In the aftermath of the deep 2008-2010 recession that affected the economies of Southern Europe badly (especially Greece, Spain, and Italy), a large wave of young, highly educated individuals from those countries moved to the UK, Germany, and other northern European locations searching for better job opportunities. In 2014 around 110,000 Italians migrated abroad, while, by comparison, the number of asylum-seekers in Italy was only 60,000. Had Italian migrants travelled by boat, we would have seen one boat with 2100 Italians leaving Italian shores every week.
While mobility of people, in Europe and the rest of the world, brings large advantages to migrants and allocates economic resources where they are most productive, it may produce a drain on resources from the sending areas. Several studies have analyzed the negative effect of the drain of highly educated individuals on the economic development of the sending local economy. However, the drain of young, highly skilled and dynamic people might also slow down political renovation, and worsen the quality of political leadership in the local governments.
Political scientists first noticed a trade-off between “exit” (i.e. leaving the country) and “voice” (i.e. political activism in the country) for people who wanted political change in totalitarian countries such as Eastern Europe before the fall of Communism (see the famous essays by Hirshman, 1993). If the more recent emigration from southern to northern Europe drove young people abroad on a similar “exit”/“voice” trade-off margin, we should expect the emigration to drain the political and social capital that is crucial for political renewal and change. This is what happened to Italian local governments in the years between 2008 and 2014.
Another important but much less noticed mobility phenomenon has been on the rise. This is the increased mobility of young, mostly highly educated individuals from Southern to Northern Europe, which is a consequence of free mobility in the European Union.
During this period, younger, more gender-balanced, and usually higher-educated political leadership emerged in many local governments, especially in the North of Italy following a widespread demand for change and reforms. However, municipalities with larger emigration rates exhibited a substantially slower pace of political change (or no change at all), as measured by characteristics of the political leadership (e.g. their education, gender, and age) and political efficiency of the local government. More specifically, larger emigration rates during the recession were related to a decrease in average education, an increase in average age, and a decrease in women’s share in the local political leadership (mayors and city council members) between 2008 and 2014. High-emigration municipalities also had a decrease in political participation (electoral turnout), and weaker support for protest/anti-establishment parties which had a larger probability of experiencing a dismissal of the local government for grave dysfunctionalities or corruption.

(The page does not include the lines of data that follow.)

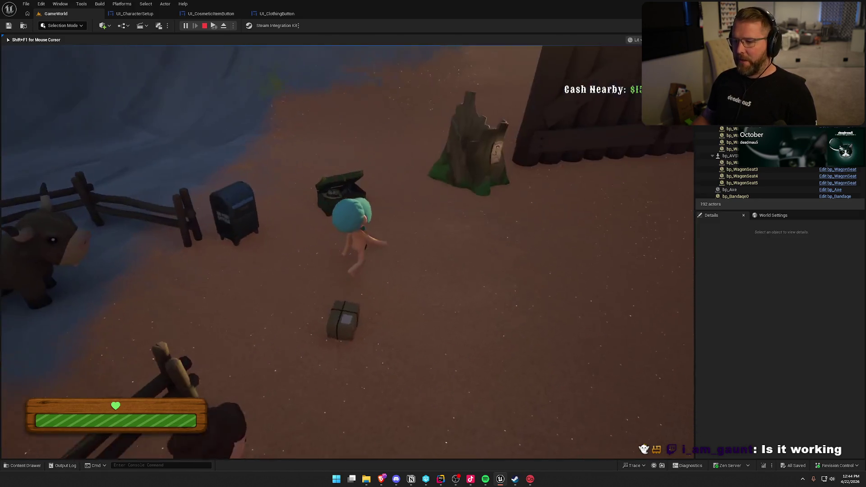
# - Open character customization, scroll through the Head list, then stop the play session
pyautogui.press('e')
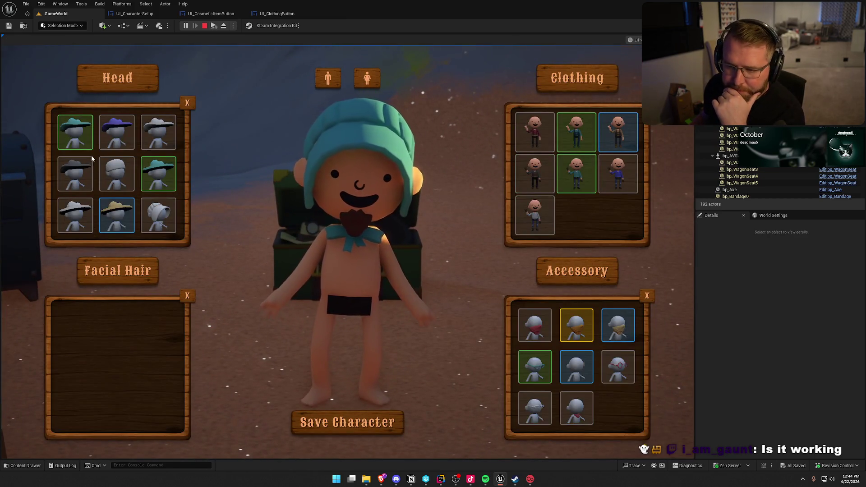
pyautogui.scroll(-5, 149, 193)
pyautogui.scroll(-2, 149, 194)
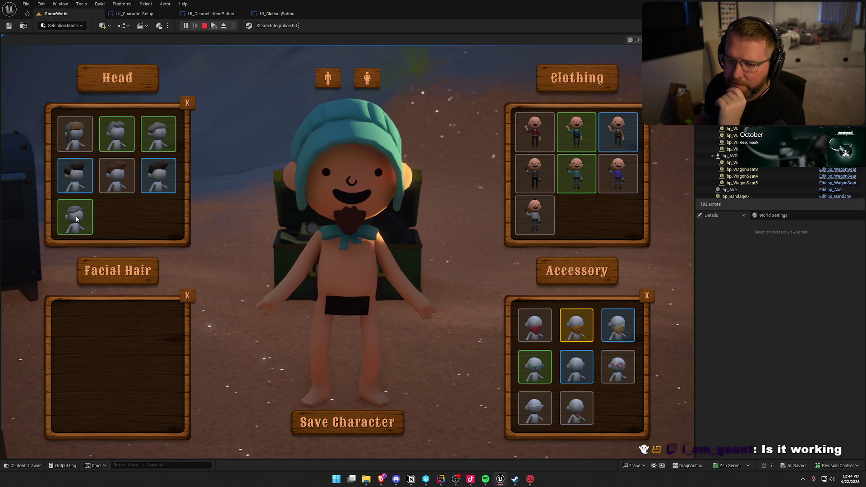
pyautogui.press('Escape')
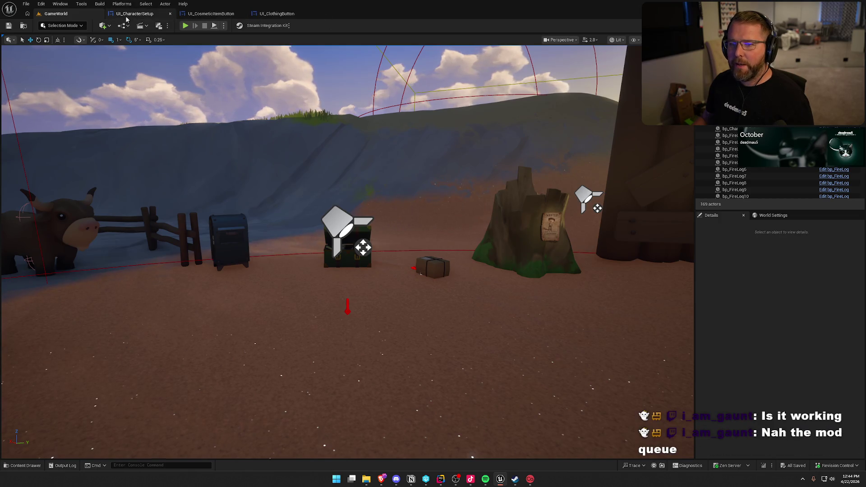
# - In UI_CharacterSetup, line up the cast and both SET nodes of the HeadList handler
pyautogui.click(133, 14)
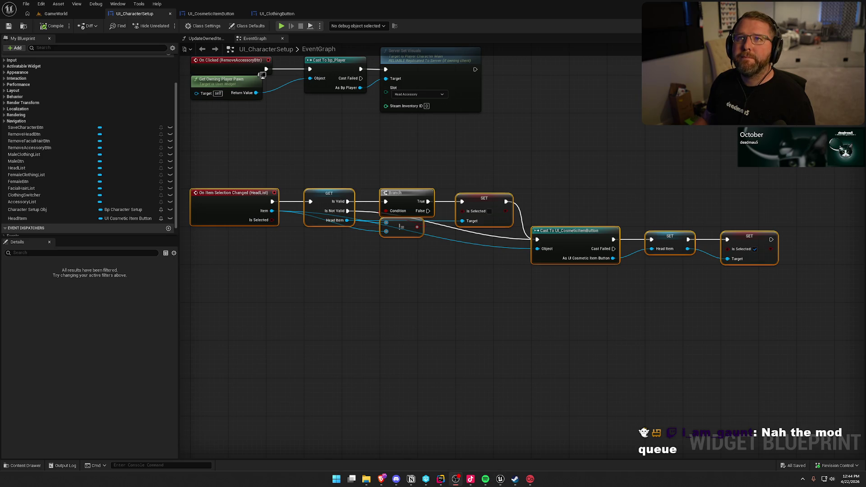
pyautogui.click(566, 168)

This evidence is consistent with the worsening in the quality and performance of local politicians in municipalities with large emigration rates. One explanation for such relationship is that young, educated, and dynamic voters, and potential political leaders, found an easier way to fulfil their need for improvement and change in the emigration option (exit). This reduced the potential for change in the local political environment (voice option).
While free mobility across European countries brings large gains overall by allowing productive young individuals to migrate towards better opportunities, it might have important distributional effects: economically strong countries tend to benefit from the migration inflows of these productive workers, while the economies suffering stronger economic recession are penalized a second time by the drain in political capital and the consequent political and institutional stagnation. A vicious circle that might dramatically amplify the divergence across countries. On the verge of Brexit, this Italian emigration episode also represents a cautionary tale for the effects of a possible drain of young, productive, European and British individuals on the British economy and political system.
Remaining connected with the diaspora, allowing emigrants to play a role in the political renovation of the country of origin by remitting ideas and values, and granting them voting rights and participation mechanisms in the political process, are possible strategies for recovering part of the “lost political capital” of emigrants.